(Data under study Opens)
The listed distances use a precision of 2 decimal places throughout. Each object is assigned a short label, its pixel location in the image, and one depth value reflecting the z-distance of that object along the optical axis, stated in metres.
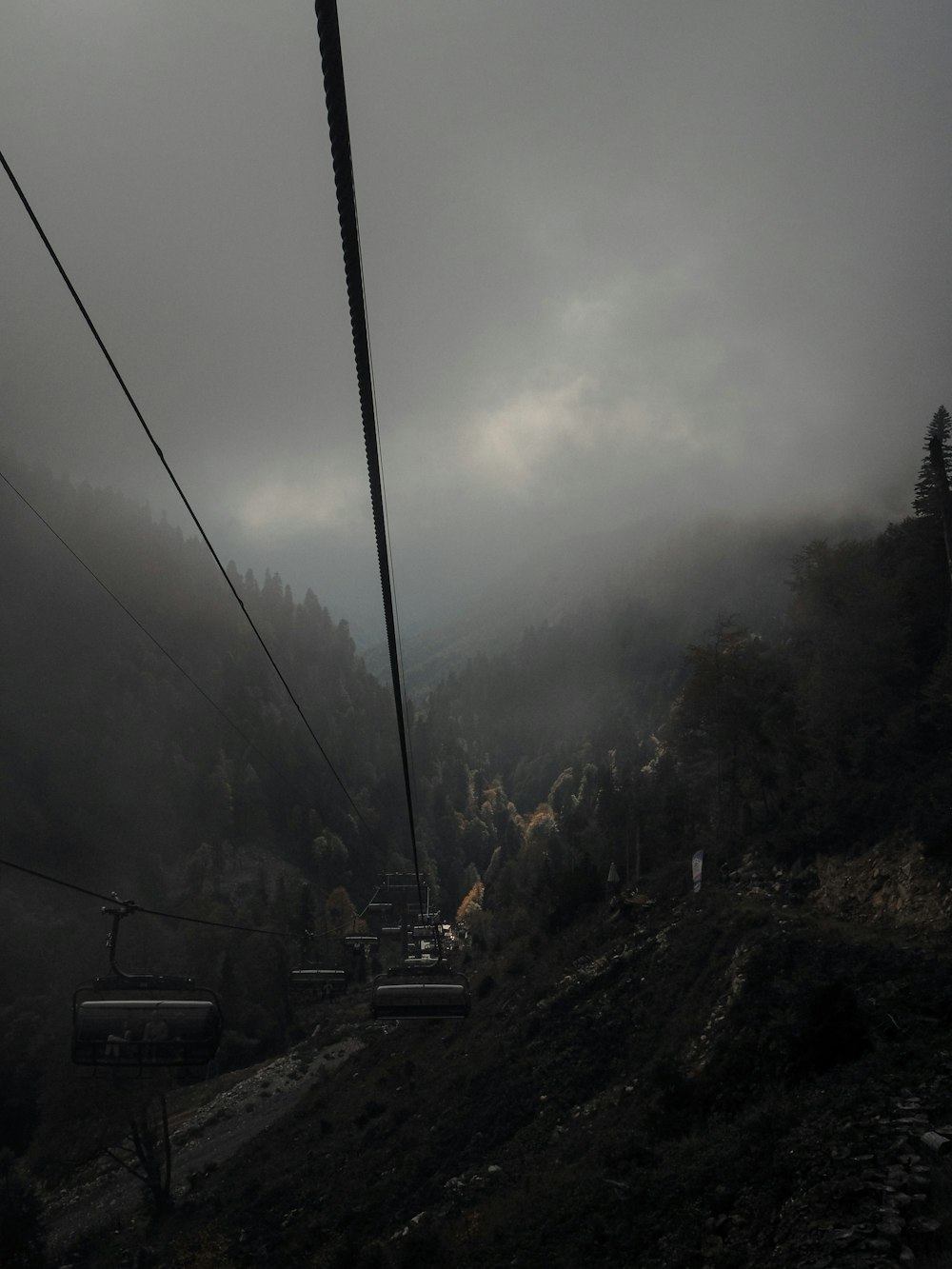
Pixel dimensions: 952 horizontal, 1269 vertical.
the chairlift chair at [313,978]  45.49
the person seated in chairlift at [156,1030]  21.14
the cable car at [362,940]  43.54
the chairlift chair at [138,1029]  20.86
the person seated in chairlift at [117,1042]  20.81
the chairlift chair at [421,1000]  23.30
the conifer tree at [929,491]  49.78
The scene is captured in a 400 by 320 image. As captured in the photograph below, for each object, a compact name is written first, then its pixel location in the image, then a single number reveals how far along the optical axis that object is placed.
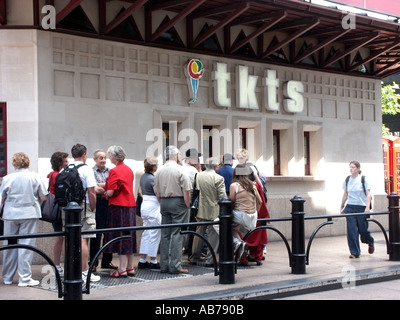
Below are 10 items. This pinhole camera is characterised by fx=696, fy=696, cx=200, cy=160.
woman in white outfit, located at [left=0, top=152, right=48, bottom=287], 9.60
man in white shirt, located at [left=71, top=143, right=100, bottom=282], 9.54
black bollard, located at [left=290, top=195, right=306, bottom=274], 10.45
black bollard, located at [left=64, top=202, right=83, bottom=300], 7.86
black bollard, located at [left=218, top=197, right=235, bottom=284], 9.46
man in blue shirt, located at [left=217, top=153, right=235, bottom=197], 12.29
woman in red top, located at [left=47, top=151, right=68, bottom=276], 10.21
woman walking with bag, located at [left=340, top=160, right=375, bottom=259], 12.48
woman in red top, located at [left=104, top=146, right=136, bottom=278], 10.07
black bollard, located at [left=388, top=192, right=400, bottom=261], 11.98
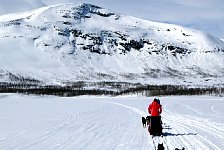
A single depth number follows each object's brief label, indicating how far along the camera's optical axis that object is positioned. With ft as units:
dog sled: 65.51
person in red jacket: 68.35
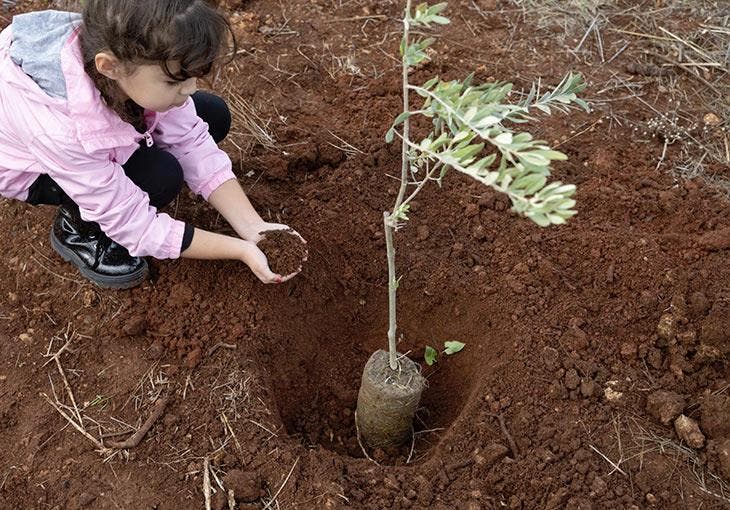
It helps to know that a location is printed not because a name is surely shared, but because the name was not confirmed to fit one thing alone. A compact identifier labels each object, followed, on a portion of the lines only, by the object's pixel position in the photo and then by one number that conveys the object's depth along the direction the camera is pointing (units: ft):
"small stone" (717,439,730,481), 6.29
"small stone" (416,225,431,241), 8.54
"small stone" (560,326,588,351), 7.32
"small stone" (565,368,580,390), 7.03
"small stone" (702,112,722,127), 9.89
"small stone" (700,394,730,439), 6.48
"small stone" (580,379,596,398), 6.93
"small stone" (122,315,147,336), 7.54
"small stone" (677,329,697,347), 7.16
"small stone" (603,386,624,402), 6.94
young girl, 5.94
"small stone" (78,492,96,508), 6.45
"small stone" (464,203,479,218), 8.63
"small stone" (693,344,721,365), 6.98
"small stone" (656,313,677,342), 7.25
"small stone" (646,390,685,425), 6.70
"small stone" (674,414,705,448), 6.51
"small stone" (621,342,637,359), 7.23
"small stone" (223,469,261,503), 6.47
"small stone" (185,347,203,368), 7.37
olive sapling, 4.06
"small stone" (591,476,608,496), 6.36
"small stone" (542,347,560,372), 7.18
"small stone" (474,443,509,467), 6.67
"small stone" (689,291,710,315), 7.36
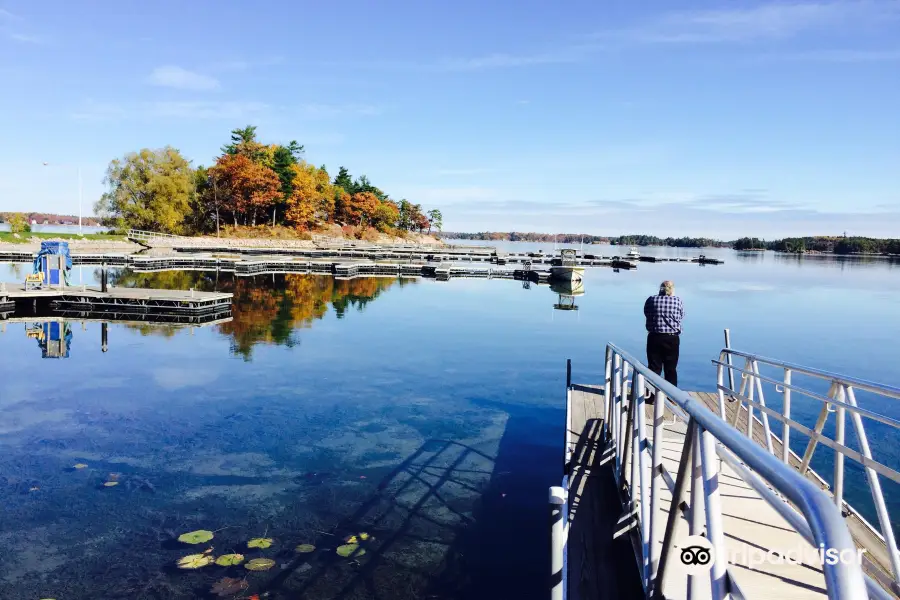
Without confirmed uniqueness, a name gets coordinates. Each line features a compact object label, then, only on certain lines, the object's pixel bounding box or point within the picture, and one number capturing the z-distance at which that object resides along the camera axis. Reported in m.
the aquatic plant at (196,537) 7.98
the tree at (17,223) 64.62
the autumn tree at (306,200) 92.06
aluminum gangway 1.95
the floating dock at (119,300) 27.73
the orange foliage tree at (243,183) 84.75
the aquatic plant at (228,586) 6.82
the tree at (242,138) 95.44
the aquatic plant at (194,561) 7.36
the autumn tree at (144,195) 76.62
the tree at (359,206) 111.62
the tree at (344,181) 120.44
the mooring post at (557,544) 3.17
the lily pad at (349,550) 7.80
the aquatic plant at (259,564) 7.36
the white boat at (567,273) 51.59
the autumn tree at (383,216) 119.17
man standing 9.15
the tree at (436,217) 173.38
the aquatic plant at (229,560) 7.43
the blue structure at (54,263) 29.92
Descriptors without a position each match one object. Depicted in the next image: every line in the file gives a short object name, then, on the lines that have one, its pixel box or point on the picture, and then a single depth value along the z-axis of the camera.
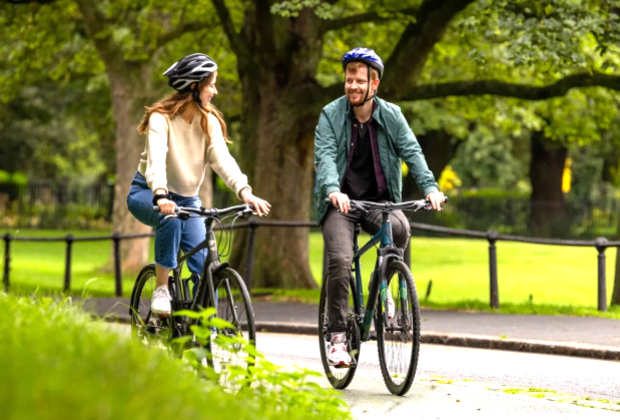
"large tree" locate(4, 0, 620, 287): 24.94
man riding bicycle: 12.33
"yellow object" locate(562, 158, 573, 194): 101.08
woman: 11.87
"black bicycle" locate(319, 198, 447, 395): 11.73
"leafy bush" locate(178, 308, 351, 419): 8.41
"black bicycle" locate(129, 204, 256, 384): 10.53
(Data under study Closes)
- **Exercise**
Starting at the first line of the data, set down each line exactly until you have copied the line with "the conifer tree", but leave the pictures out.

- **Exercise answer**
The listed distances use a precision of 2 decimal places throughout. Each object is assigned a short label, its pixel location in the image, and one depth value reflecting the z-distance of that object along the optical axis, stated in metres.
Pixel dimensions: 952 horizontal, 1269 vertical.
the chairlift chair at [313,978]  45.49
the person seated in chairlift at [156,1030]  21.14
the cable car at [362,940]  43.54
the chairlift chair at [138,1029]  20.86
the person seated in chairlift at [117,1042]  20.81
the chairlift chair at [421,1000]  23.30
the conifer tree at [929,491]  49.78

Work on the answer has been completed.